Vicent Ahuir


2026

Extracting medical decisions from discharge summaries is essential for downstream clinical analytics, yet the task remains challenging due to the heterogeneous structure of electronic health records. For the MedExACT track at ACL 2026, we proposed a system that achieved the 4th position. Our approach first applies dynamic section conditioning to capture the contextual dependencies inherent in each document. A transformer backbone is then augmented with category- and section-aware layer mixing, enabling us to fuse global document structure with fine-grained semantic cues. To further improve robustness, we employ an ensemble of instruction-tuned large language models for automatic section extraction, while a fairness-oriented model selection criterion ensures that performance does not degrade on minority demographic subgroups.

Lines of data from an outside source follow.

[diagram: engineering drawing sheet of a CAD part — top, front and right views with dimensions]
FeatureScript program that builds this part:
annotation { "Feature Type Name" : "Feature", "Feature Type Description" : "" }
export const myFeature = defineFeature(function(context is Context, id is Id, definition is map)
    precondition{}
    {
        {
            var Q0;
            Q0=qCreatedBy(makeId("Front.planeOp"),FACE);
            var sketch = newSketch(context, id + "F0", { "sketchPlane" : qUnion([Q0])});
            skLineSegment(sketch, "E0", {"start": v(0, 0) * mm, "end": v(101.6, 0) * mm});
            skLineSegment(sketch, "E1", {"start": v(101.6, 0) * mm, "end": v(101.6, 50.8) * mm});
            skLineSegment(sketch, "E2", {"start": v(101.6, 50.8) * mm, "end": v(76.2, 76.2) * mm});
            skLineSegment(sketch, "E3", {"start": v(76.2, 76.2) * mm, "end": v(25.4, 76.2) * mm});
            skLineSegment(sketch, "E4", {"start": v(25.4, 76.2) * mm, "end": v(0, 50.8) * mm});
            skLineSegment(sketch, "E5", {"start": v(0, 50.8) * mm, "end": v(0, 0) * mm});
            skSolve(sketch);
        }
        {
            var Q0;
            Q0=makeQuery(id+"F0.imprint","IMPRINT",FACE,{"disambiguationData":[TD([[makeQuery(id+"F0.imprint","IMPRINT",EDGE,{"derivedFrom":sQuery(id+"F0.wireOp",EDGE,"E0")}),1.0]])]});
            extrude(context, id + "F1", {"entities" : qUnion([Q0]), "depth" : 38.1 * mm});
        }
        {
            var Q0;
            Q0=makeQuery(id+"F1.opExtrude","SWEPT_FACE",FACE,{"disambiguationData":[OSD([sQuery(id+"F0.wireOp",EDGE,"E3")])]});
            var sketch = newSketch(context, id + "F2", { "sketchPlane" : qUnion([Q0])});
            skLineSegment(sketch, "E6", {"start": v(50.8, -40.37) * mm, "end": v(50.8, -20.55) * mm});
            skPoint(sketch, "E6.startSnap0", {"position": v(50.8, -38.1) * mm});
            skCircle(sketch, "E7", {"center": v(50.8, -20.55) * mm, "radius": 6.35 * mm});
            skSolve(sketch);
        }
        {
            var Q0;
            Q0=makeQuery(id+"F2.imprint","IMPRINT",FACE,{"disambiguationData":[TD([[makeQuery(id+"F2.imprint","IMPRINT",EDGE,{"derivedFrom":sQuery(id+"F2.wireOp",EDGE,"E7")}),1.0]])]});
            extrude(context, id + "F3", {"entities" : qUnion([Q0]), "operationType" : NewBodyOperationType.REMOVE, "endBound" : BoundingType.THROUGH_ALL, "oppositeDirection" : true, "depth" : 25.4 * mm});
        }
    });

The resulting system attains a final score of 0.5806 on the held-out test set and demonstrates significant gains over the baseline across all evaluated subpopulations.

2024

This paper presents our contribution to the BioLaySumm 2024 shared task of the 23rd BioNLP Workshop. The task is to create a lay summary, given a biomedical research article and its technical summary. As the input to the system could be large, a Longformer Encoder-Decoder (LED) has been used. We continuously pre-trained a general domain LED model with biomedical data to adapt it to this specific domain. In the pre-training phase, several pre-training tasks were aggregated to inject linguistic knowledge and increase the abstractivity of the generated summaries. Since the distribution of samples between the two datasets, eLife and PLOS, is unbalanced, we fine-tuned two models: one for eLife and another for PLOS. To increase the quality of the lay summaries of the system, we developed a regression model that helps us rank the summaries generated by the summarization models. This regression model predicts the quality of the summary in three different aspects: Relevance, Readability, and Factuality. We present the results of our models and a study to measure the ranking capabilities of the regression model.

2022

The application of supervised methods to automatic summarization requires the availability of adequate corpora consisting of a set of document-summary pairs. As in most Natural Language Processing tasks, the great majority of available datasets for summarization are in English, making it difficult to develop automatic summarization models for other languages. Although Spanish is gradually forming part of some recent summarization corpora, it is not the same for minority languages such as Catalan. In this work, we describe the construction of a corpus of Catalan and Spanish newspapers, the Dataset for Automatic summarization of Catalan and Spanish newspaper Articles (DACSA) corpus. It is a high-quality large-scale corpus that can be used to train summarization models for Catalan and Spanish.We have carried out an analysis of the corpus, both in terms of the style of the summaries and the difficulty of the summarization task. In particular, we have used a set of well-known metrics in the summarization field in order to characterize the corpus. Additionally, for benchmarking purposes, we have evaluated the performances of some extractive and abstractive summarization systems on the DACSA corpus.